* DESCRIPTION OF THE TASK: Print exactly the lines that run from the opening line of the material through the line with "X30352Y11969D01*", and nothing else, leaving out pictures.

☆ ☆ ☆ ☆ ☆

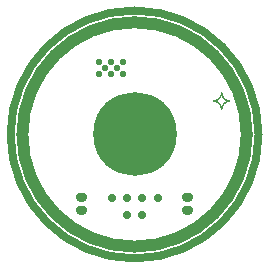
<source format=gbs>
G04*
G04 #@! TF.GenerationSoftware,Altium Limited,Altium Designer,18.1.7 (191)*
G04*
G04 Layer_Color=16711935*
%FSLAX25Y25*%
%MOIN*%
G70*
G01*
G75*
%ADD54C,0.02300*%
%ADD65C,0.03937*%
%ADD69C,0.02747*%
%ADD70C,0.02900*%
%ADD71C,0.27859*%
G36*
X-18016Y-23697D02*
X-18315D01*
X-18866Y-23925D01*
X-19288Y-24347D01*
X-19516Y-24899D01*
Y-25197D01*
Y-25495D01*
X-19288Y-26046D01*
X-18866Y-26469D01*
X-18315Y-26697D01*
X-18016D01*
D01*
X-17416D01*
X-17118D01*
X-16567Y-26469D01*
X-16145Y-26046D01*
X-15916Y-25495D01*
Y-25197D01*
Y-24899D01*
X-16145Y-24347D01*
X-16567Y-23925D01*
X-17118Y-23697D01*
X-17416D01*
D01*
X-18016D01*
D02*
G37*
G36*
Y-19366D02*
X-18315D01*
X-18866Y-19594D01*
X-19288Y-20017D01*
X-19516Y-20568D01*
Y-20866D01*
Y-21165D01*
X-19288Y-21716D01*
X-18866Y-22138D01*
X-18315Y-22366D01*
X-18016D01*
D01*
X-17416D01*
X-17118D01*
X-16567Y-22138D01*
X-16145Y-21716D01*
X-15916Y-21165D01*
Y-20866D01*
Y-20568D01*
X-16145Y-20017D01*
X-16567Y-19594D01*
X-17118Y-19366D01*
X-17416D01*
D01*
X-18016D01*
D02*
G37*
G36*
X18016Y-26697D02*
X18315D01*
X18866Y-26469D01*
X19288Y-26046D01*
X19516Y-25495D01*
Y-25197D01*
Y-24899D01*
X19288Y-24347D01*
X18866Y-23925D01*
X18315Y-23697D01*
X18016D01*
D01*
X17416D01*
X17118D01*
X16567Y-23925D01*
X16145Y-24347D01*
X15916Y-24899D01*
Y-25197D01*
Y-25495D01*
X16145Y-26046D01*
X16567Y-26469D01*
X17118Y-26697D01*
X17416D01*
D01*
X18016D01*
D02*
G37*
G36*
Y-22366D02*
X18315D01*
X18866Y-22138D01*
X19288Y-21716D01*
X19516Y-21165D01*
Y-20866D01*
Y-20568D01*
X19288Y-20017D01*
X18866Y-19594D01*
X18315Y-19366D01*
X18016D01*
D01*
X17416D01*
X17118D01*
X16567Y-19594D01*
X16145Y-20017D01*
X15916Y-20568D01*
Y-20866D01*
Y-21165D01*
X16145Y-21716D01*
X16567Y-22138D01*
X17118Y-22366D01*
X17416D01*
D01*
X18016D01*
D02*
G37*
G36*
X29280Y14077D02*
X29286Y14036D01*
X29292Y13971D01*
X29304Y13889D01*
X29321Y13789D01*
X29345Y13671D01*
X29380Y13541D01*
X29416Y13400D01*
X29457Y13253D01*
X29516Y13100D01*
X29575Y12946D01*
X29651Y12787D01*
X29740Y12628D01*
X29834Y12475D01*
X29940Y12334D01*
X30064Y12198D01*
X30070Y12192D01*
X30093Y12169D01*
X30140Y12134D01*
X30199Y12087D01*
X30264Y12033D01*
X30352Y11969D01*
X30452Y11904D01*
X30570Y11833D01*
X30700Y11762D01*
X30841Y11692D01*
X31000Y11627D01*
X31171Y11562D01*
X31348Y11503D01*
X31542Y11462D01*
X31748Y11421D01*
X31966Y11403D01*
X31954Y10908D01*
X31942D01*
X31901Y10903D01*
X31837Y10897D01*
X31754Y10885D01*
X31654Y10867D01*
X31542Y10849D01*
X31412Y10814D01*
X31271Y10779D01*
X31124Y10738D01*
X30971Y10679D01*
X30812Y10614D01*
X30653Y10537D01*
X30499Y10455D01*
X30340Y10355D01*
X30193Y10243D01*
X30058Y10119D01*
X30028Y10090D01*
X29993Y10042D01*
X29946Y9995D01*
X29893Y9919D01*
X29834Y9836D01*
X29769Y9736D01*
X29698Y9618D01*
X29628Y9489D01*
X29557Y9347D01*
X29498Y9194D01*
X29433Y9024D01*
X29374Y8847D01*
X29333Y8653D01*
X29292Y8446D01*
X29274Y8228D01*
X28785Y8223D01*
Y8234D01*
X28780Y8275D01*
X28774Y8340D01*
X28762Y8423D01*
X28744Y8523D01*
X28727Y8635D01*
X28691Y8764D01*
X28656Y8906D01*
X28615Y9053D01*
X28556Y9206D01*
X28491Y9365D01*
X28414Y9524D01*
X28326Y9683D01*
X28232Y9836D01*
X28120Y9984D01*
X27990Y10125D01*
X27984Y10131D01*
X27961Y10154D01*
X27914Y10190D01*
X27867Y10237D01*
X27790Y10290D01*
X27702Y10355D01*
X27602Y10419D01*
X27490Y10484D01*
X27360Y10555D01*
X27219Y10626D01*
X27060Y10690D01*
X26895Y10749D01*
X26718Y10808D01*
X26518Y10855D01*
X26317Y10891D01*
X26100Y10908D01*
X26094Y11409D01*
X26105D01*
X26147Y11415D01*
X26211Y11421D01*
X26294Y11433D01*
X26394Y11450D01*
X26506Y11468D01*
X26641Y11497D01*
X26777Y11539D01*
X26924Y11580D01*
X27083Y11633D01*
X27242Y11698D01*
X27395Y11768D01*
X27554Y11857D01*
X27707Y11951D01*
X27861Y12069D01*
X27996Y12192D01*
X28026Y12222D01*
X28061Y12269D01*
X28102Y12322D01*
X28161Y12393D01*
X28220Y12475D01*
X28285Y12575D01*
X28355Y12693D01*
X28426Y12823D01*
X28497Y12964D01*
X28562Y13123D01*
X28620Y13288D01*
X28673Y13471D01*
X28715Y13665D01*
X28756Y13871D01*
X28774Y14089D01*
X29280D01*
Y14077D01*
D02*
G37*
%LPC*%
G36*
X29027Y12858D02*
X29021Y12852D01*
X29015Y12834D01*
X29009Y12805D01*
X28992Y12764D01*
X28974Y12711D01*
X28950Y12652D01*
X28921Y12587D01*
X28885Y12516D01*
X28797Y12357D01*
X28685Y12175D01*
X28544Y11986D01*
X28373Y11804D01*
X28326Y11757D01*
X28285Y11727D01*
X28243Y11686D01*
X28190Y11645D01*
X28132Y11598D01*
X28061Y11539D01*
X27908Y11433D01*
X27731Y11327D01*
X27537Y11238D01*
X27330Y11162D01*
X27336Y11156D01*
X27354Y11150D01*
X27384Y11144D01*
X27425Y11126D01*
X27478Y11109D01*
X27537Y11085D01*
X27602Y11056D01*
X27672Y11020D01*
X27831Y10932D01*
X28008Y10826D01*
X28196Y10685D01*
X28379Y10514D01*
X28385Y10508D01*
X28403Y10490D01*
X28426Y10467D01*
X28461Y10431D01*
X28497Y10384D01*
X28544Y10325D01*
X28591Y10266D01*
X28644Y10202D01*
X28756Y10042D01*
X28862Y9866D01*
X28956Y9666D01*
X29027Y9465D01*
X29033Y9471D01*
X29039Y9489D01*
X29045Y9518D01*
X29062Y9560D01*
X29074Y9607D01*
X29103Y9660D01*
X29133Y9725D01*
X29162Y9801D01*
X29251Y9960D01*
X29368Y10137D01*
X29504Y10319D01*
X29675Y10502D01*
X29757Y10584D01*
X29804Y10620D01*
X29863Y10667D01*
X29922Y10714D01*
X29993Y10773D01*
X30146Y10879D01*
X30329Y10991D01*
X30517Y11085D01*
X30723Y11162D01*
X30717Y11168D01*
X30700Y11174D01*
X30670Y11179D01*
X30629Y11197D01*
X30576Y11215D01*
X30517Y11238D01*
X30452Y11268D01*
X30382Y11303D01*
X30223Y11391D01*
X30040Y11503D01*
X29857Y11639D01*
X29675Y11810D01*
X29669Y11816D01*
X29651Y11833D01*
X29628Y11857D01*
X29598Y11898D01*
X29557Y11939D01*
X29516Y11992D01*
X29469Y12051D01*
X29416Y12116D01*
X29304Y12275D01*
X29198Y12452D01*
X29103Y12652D01*
X29027Y12858D01*
D02*
G37*
%LPD*%
D54*
X-7874Y20079D02*
D03*
Y24016D02*
D03*
X2559Y-26969D02*
D03*
X-5906Y22047D02*
D03*
X-9843D02*
D03*
X-11811Y20079D02*
D03*
X-3937D02*
D03*
Y24016D02*
D03*
X-11811D02*
D03*
D65*
X37402Y0D02*
G03*
X37402Y0I-37402J0D01*
G01*
D69*
X41339D02*
G03*
X41339Y0I-41339J0D01*
G01*
D70*
X-2559Y-26969D02*
D03*
X2559D02*
D03*
X-7677Y-21063D02*
D03*
X-2559D02*
D03*
X2559D02*
D03*
X7677D02*
D03*
D71*
X0Y0D02*
D03*
M02*

</source>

☆ ☆ ☆ ☆ ☆

* OUTPUT FOR THIS EXERCISE:
<source format=gbs>
G04*
G04 #@! TF.GenerationSoftware,Altium Limited,Altium Designer,18.1.7 (191)*
G04*
G04 Layer_Color=16711935*
%FSLAX25Y25*%
%MOIN*%
G70*
G01*
G75*
%ADD54C,0.02300*%
%ADD65C,0.03937*%
%ADD69C,0.02747*%
%ADD70C,0.02900*%
%ADD71C,0.27859*%
G36*
X-18016Y-23697D02*
X-18315D01*
X-18866Y-23925D01*
X-19288Y-24347D01*
X-19516Y-24899D01*
Y-25197D01*
Y-25495D01*
X-19288Y-26046D01*
X-18866Y-26469D01*
X-18315Y-26697D01*
X-18016D01*
D01*
X-17416D01*
X-17118D01*
X-16567Y-26469D01*
X-16145Y-26046D01*
X-15916Y-25495D01*
Y-25197D01*
Y-24899D01*
X-16145Y-24347D01*
X-16567Y-23925D01*
X-17118Y-23697D01*
X-17416D01*
D01*
X-18016D01*
D02*
G37*
G36*
Y-19366D02*
X-18315D01*
X-18866Y-19594D01*
X-19288Y-20017D01*
X-19516Y-20568D01*
Y-20866D01*
Y-21165D01*
X-19288Y-21716D01*
X-18866Y-22138D01*
X-18315Y-22366D01*
X-18016D01*
D01*
X-17416D01*
X-17118D01*
X-16567Y-22138D01*
X-16145Y-21716D01*
X-15916Y-21165D01*
Y-20866D01*
Y-20568D01*
X-16145Y-20017D01*
X-16567Y-19594D01*
X-17118Y-19366D01*
X-17416D01*
D01*
X-18016D01*
D02*
G37*
G36*
X18016Y-26697D02*
X18315D01*
X18866Y-26469D01*
X19288Y-26046D01*
X19516Y-25495D01*
Y-25197D01*
Y-24899D01*
X19288Y-24347D01*
X18866Y-23925D01*
X18315Y-23697D01*
X18016D01*
D01*
X17416D01*
X17118D01*
X16567Y-23925D01*
X16145Y-24347D01*
X15916Y-24899D01*
Y-25197D01*
Y-25495D01*
X16145Y-26046D01*
X16567Y-26469D01*
X17118Y-26697D01*
X17416D01*
D01*
X18016D01*
D02*
G37*
G36*
Y-22366D02*
X18315D01*
X18866Y-22138D01*
X19288Y-21716D01*
X19516Y-21165D01*
Y-20866D01*
Y-20568D01*
X19288Y-20017D01*
X18866Y-19594D01*
X18315Y-19366D01*
X18016D01*
D01*
X17416D01*
X17118D01*
X16567Y-19594D01*
X16145Y-20017D01*
X15916Y-20568D01*
Y-20866D01*
Y-21165D01*
X16145Y-21716D01*
X16567Y-22138D01*
X17118Y-22366D01*
X17416D01*
D01*
X18016D01*
D02*
G37*
G36*
X29280Y14077D02*
X29286Y14036D01*
X29292Y13971D01*
X29304Y13889D01*
X29321Y13789D01*
X29345Y13671D01*
X29380Y13541D01*
X29416Y13400D01*
X29457Y13253D01*
X29516Y13100D01*
X29575Y12946D01*
X29651Y12787D01*
X29740Y12628D01*
X29834Y12475D01*
X29940Y12334D01*
X30064Y12198D01*
X30070Y12192D01*
X30093Y12169D01*
X30140Y12134D01*
X30199Y12087D01*
X30264Y12033D01*
X30352Y11969D01*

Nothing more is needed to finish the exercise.